Well, regardless of what you think, the federal government went ahead and did exactly that. All the denial in the world will not change that one, simple, basic fact. If you collect artifacts on federal lands and/or in federals waters, chances are good that you will eventually get caught and have your “hide nailed to the wall.” (That was one of my dad’s favorite expressions in his role as what he called “the working man.”)
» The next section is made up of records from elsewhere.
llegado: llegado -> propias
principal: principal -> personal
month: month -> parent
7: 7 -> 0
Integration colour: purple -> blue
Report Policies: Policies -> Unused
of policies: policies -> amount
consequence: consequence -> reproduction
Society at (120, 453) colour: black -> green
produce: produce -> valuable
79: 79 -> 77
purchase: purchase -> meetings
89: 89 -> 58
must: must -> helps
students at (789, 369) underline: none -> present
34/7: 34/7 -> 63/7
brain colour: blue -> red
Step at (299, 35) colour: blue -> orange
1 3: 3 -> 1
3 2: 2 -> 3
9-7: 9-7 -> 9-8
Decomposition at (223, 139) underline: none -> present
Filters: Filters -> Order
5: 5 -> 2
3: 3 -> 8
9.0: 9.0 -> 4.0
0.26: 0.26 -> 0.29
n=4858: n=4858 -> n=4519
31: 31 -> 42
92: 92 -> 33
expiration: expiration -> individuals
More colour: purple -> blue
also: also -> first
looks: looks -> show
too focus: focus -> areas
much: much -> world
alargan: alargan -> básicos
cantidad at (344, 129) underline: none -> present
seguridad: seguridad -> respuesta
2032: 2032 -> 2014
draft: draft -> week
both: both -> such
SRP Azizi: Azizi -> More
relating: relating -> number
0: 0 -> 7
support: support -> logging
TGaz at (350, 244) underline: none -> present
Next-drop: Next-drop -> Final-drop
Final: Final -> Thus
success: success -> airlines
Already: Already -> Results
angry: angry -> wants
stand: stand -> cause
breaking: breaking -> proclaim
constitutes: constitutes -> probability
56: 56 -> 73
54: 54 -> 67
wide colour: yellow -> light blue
In decades past, federal agencies had neither the will nor the manpower to fully enforce these other laws that are applicable to artifact collecting. As a result, convictions of collectors were often few and far between, especially here in the eastern United States. However, in recent years, this has been changing. Federal agencies such as the U.S. Army Corps of Engineers have been specifically schooling their agency law enforcement officers on how to go about identifying and nailing artifact collectors on federal lands here in the East—as well as out West. What was once spotty and “hit or miss” enforcement has become a conscious, intentional, and highly focused effort to identify, arrest, and punish collectors who break the law.
The U. S. National Park Service requires all federal agencies to complete and submit a standardized annual report (Questionnaire on Federal Archaeology Program Activities) about the cultural resource management activities on their lands and facilities, and this report is required to include a detailed summary of recent agency efforts to prevent looting of archaeological sites on agency lands and of their successes in prosecuting those who do the looting. Basically, the success of federal agency anti-looting and enforcement activities is being monitored and tracked annually. Whenever an agency activity is monitored and tracked, it creates increased pressure on agency employees to perform and demonstrate positive results in terms of arrests, prosecutions, and convictions. This means that artifact collectors who violate federal laws and regulations applicable to artifact collecting on federal lands and in federal waters are now in more peril than ever before. As the old saying goes:
If you can’t do the time, don’t do the crime.